L'Analogie : La Forêt Brumeuse
Imaginez que vous êtes perdu dans une forêt dense (l'univers) et que vous entendez un cri (la collision de trous noirs). Vous savez à quelle distance se trouve le cri, mais vous ne connaissez pas précisément la direction d'où il vient.

  • Méthode ancienne : Vous essayez de trouver un arbre spécifique (une galaxie) près du son pour deviner l'emplacement. Mais la forêt est trop sombre, et vous ne pouvez pas voir les arbres.
  • Méthode des sirènes radio : Au lieu de chercher des arbres, vous observez le brouillard (le gaz d'hydrogène neutre). Le brouillard n'est pas réparti uniformément ; il est plus épais dans certaines zones (amas) et plus fin dans d'autres. Vous savez que les arbres qui crient ont plus de chances de se trouver dans le brouillard épais que dans le brouillard fin.

En utilisant une carte 3D de ce « brouillard » (créée par le futur télescope radio SKA), les scientifiques peuvent dire : « La collision de trous noirs a eu lieu à cette distance, et le brouillard est le plus épais dans cette direction. Par conséquent, la collision a probablement eu lieu à ce décalage vers le rouge spécifique. »

Comment ils l'ont testé

Les auteurs n'ont pas attendu que les vrais télescopes soient construits. Ils ont créé une simulation (un faux univers sur ordinateur) pour voir si cette idée fonctionne.

  1. La Carte : Ils ont simulé une carte du brouillard d'hydrogène (en utilisant des données du projet de télescope SKA) couvrant un immense morceau de ciel jusqu'à un décalage vers le rouge de 3.
  2. Les Événements : Ils ont simulé 3 000 collisions de trous noirs qu'un futur « Télescope Einstein » détecterait.
  3. Le Test : Ils ont effectué les calculs mathématiques deux fois :
    • Scénario A : Ils ont utilisé la carte du brouillard d'hydrogène pour deviner le décalage vers le rouge.
    • Scénario B : Ils ont ignoré la carte du brouillard et ont simplement deviné au hasard.

Les Résultats

  • Quand la carte a fonctionné : Lorsque les trous noirs étaient effectivement regroupés aux mêmes endroits que le brouillard d'hydrogène (ce que nous attendons en physique), l'utilisation de la carte a été un véritable tournant. Elle a amélioré la précision de la mesure du taux d'expansion de 90 %. Ils ont pu déterminer le taux d'expansion avec une précision d'environ 8 %.
  • Quand la carte a échoué : Ils ont également testé ce qui se passe si les trous noirs étaient dispersés au hasard (comme la pluie dans une tempête) au lieu de suivre le brouillard. Dans ce cas, l'utilisation de la carte du brouillard leur a en fait donné la mauvaise réponse. Elle a tiré le résultat dans la mauvaise direction.

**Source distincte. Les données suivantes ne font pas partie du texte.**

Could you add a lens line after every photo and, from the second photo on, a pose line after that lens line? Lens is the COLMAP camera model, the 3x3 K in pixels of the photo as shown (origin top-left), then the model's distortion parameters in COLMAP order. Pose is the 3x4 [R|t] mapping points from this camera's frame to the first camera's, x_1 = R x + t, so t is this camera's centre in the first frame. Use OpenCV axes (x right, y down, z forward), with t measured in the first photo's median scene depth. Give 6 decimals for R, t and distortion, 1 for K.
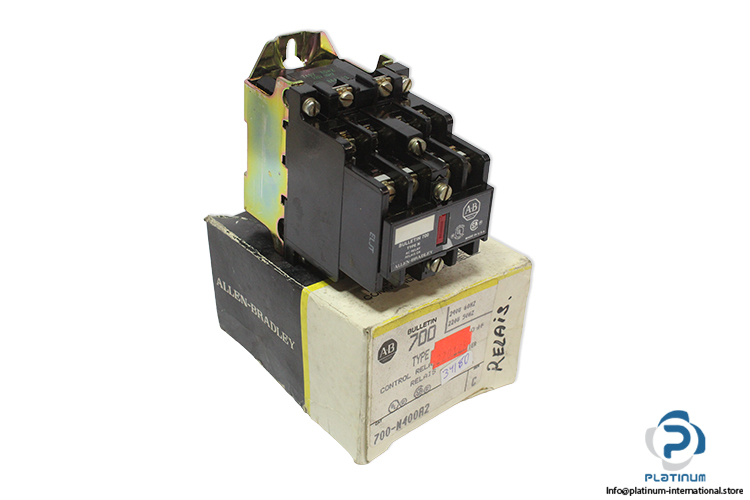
lens RADIAL K [[1114.7, 0, 375.3], [0, 1114.7, 249.7], [0, 0, 1]] dist [-0.000554, 0.000000]
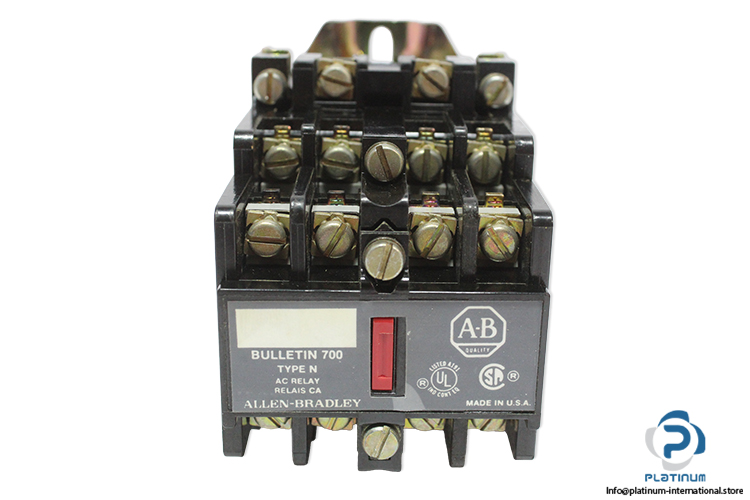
lens RADIAL K [[980.8, 0, 375.3], [0, 980.8, 249.4], [0, 0, 1]] dist [-0.020717, 0.000000]
pose [[0.787518, 0.143777, -0.599286, 0.266268], [-0.292842, 0.942915, -0.158604, 0.004079], [0.542272, 0.300399, 0.784666, 0.671212]]
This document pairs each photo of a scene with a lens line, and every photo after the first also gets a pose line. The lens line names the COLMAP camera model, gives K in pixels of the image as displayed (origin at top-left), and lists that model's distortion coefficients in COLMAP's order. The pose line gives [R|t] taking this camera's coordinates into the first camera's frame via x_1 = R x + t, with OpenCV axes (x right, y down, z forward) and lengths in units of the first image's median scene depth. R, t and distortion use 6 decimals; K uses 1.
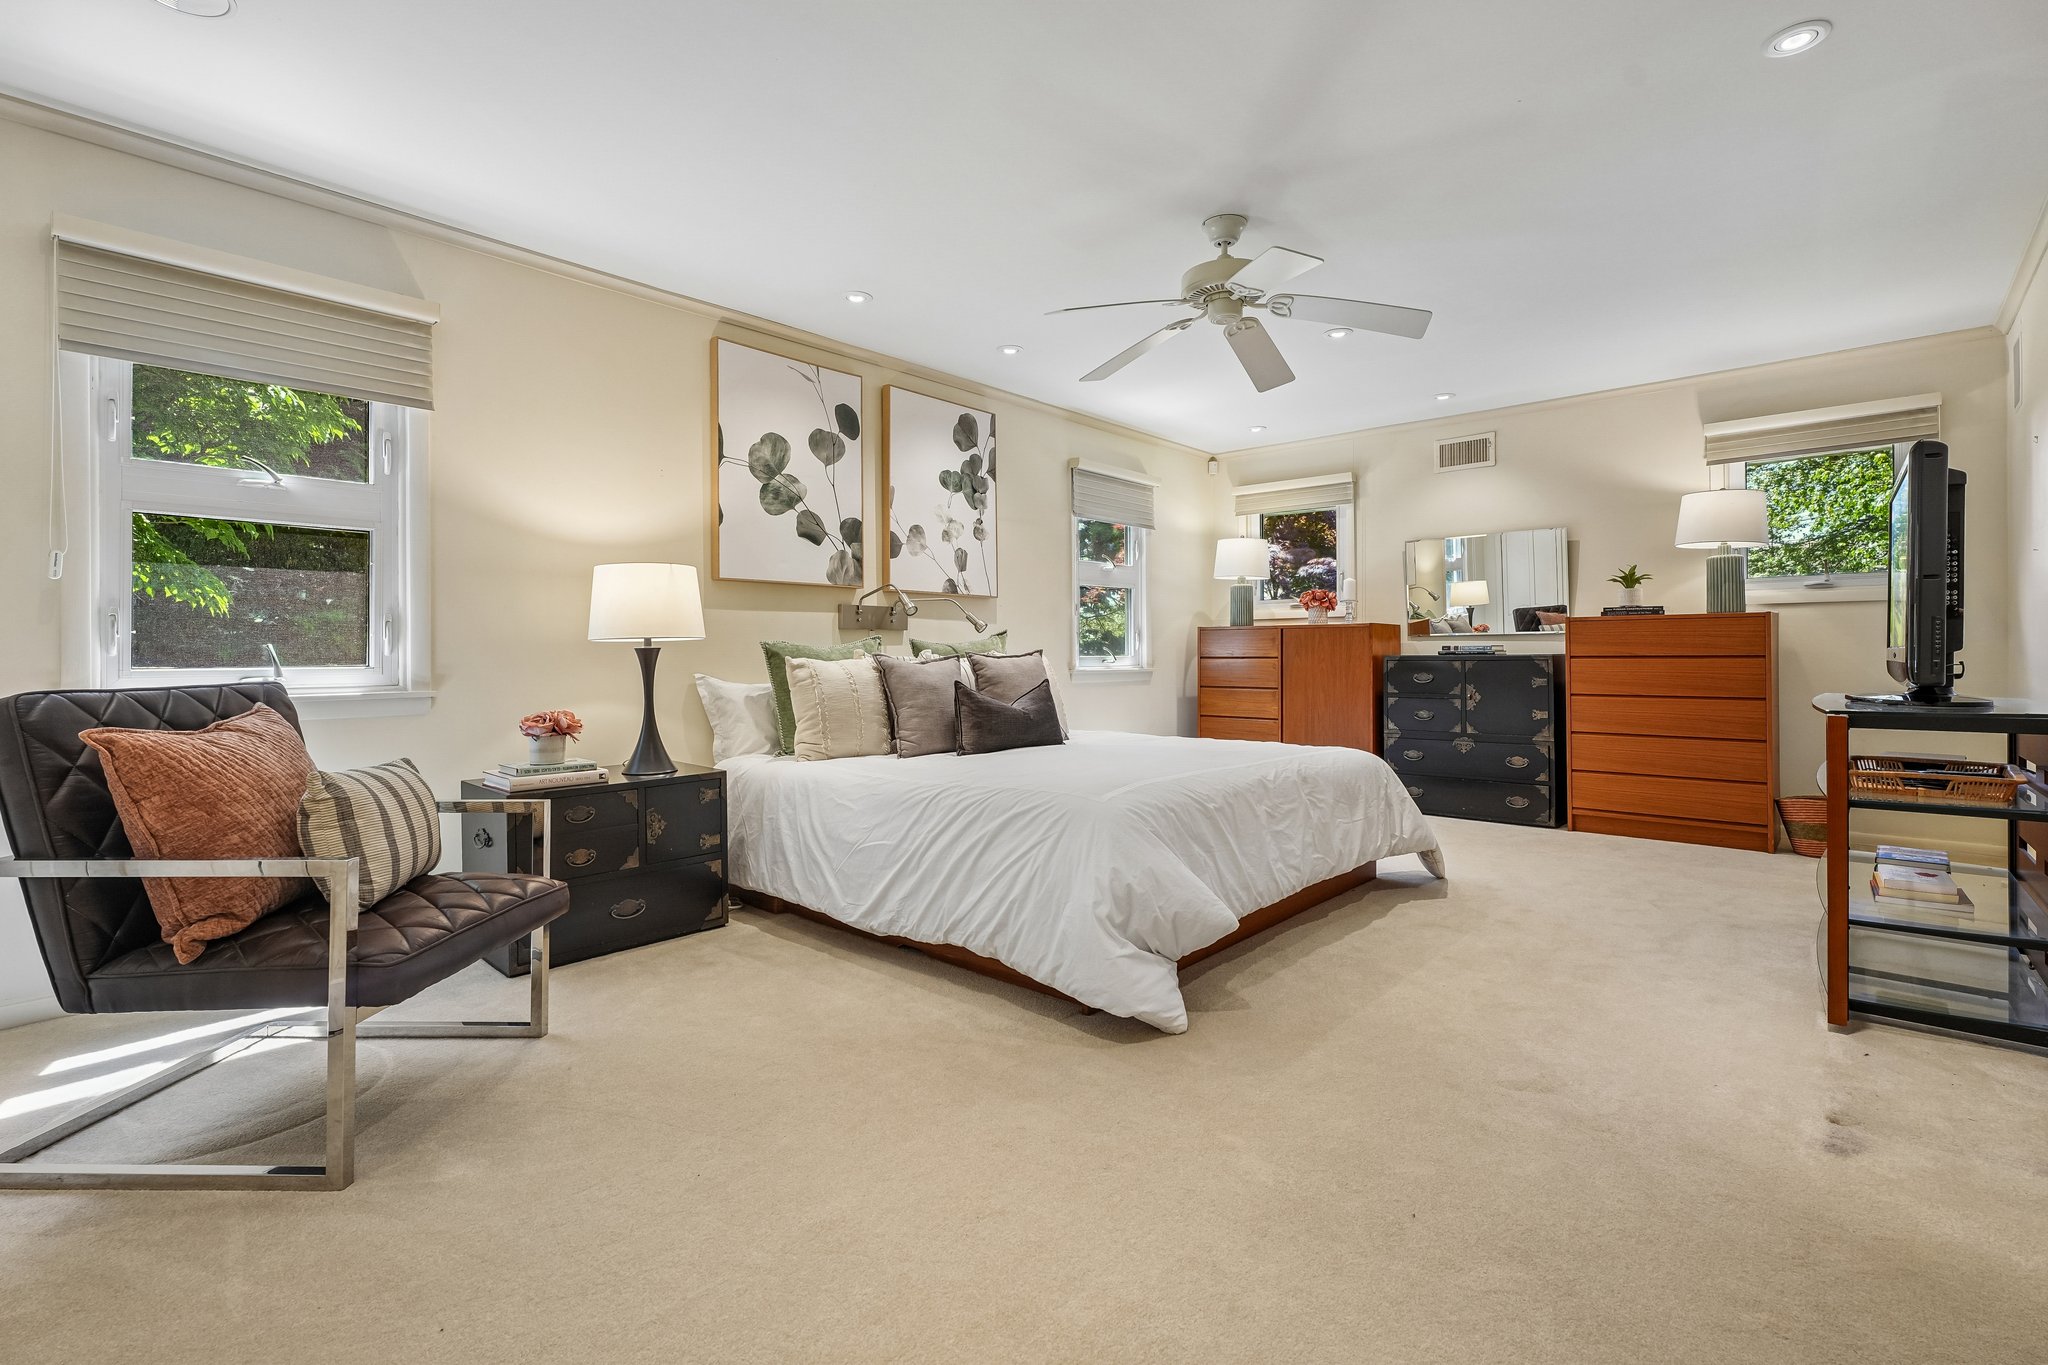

La Leçon : La méthode des « Sirènes radio » est incroyablement puissante, mais elle ne fonctionne que si les trous noirs suivent réellement la distribution du gaz d'hydrogène. S'ils ne le font pas, la carte devient un guide trompeur.

Pourquoi cela compte

Ce papier est une « preuve de concept ». Il montre que dans le futur, lorsque nous aurons le Télescope Einstein (pour entendre les trous noirs) et l'Observatoire SKA (pour cartographier le gaz d'hydrogène), nous pourrons les combiner pour mesurer l'expansion de l'univers sans avoir besoin de voir aucune lumière émise par les trous noirs.

Il transforme le problème « sombre » des trous noirs invisibles en une opportunité « lumineuse » en utilisant le gaz invisible de l'univers comme guide. Cependant, les auteurs avertissent que nous devons être très prudents pour comprendre exactement comment les trous noirs et le gaz sont liés, sinon la carte pourrait nous égarer.

En bref : Nous apprenons à naviguer dans l'univers sombre non pas en cherchant des lumières, mais en sentant la forme du brouillard invisible qui nous entoure.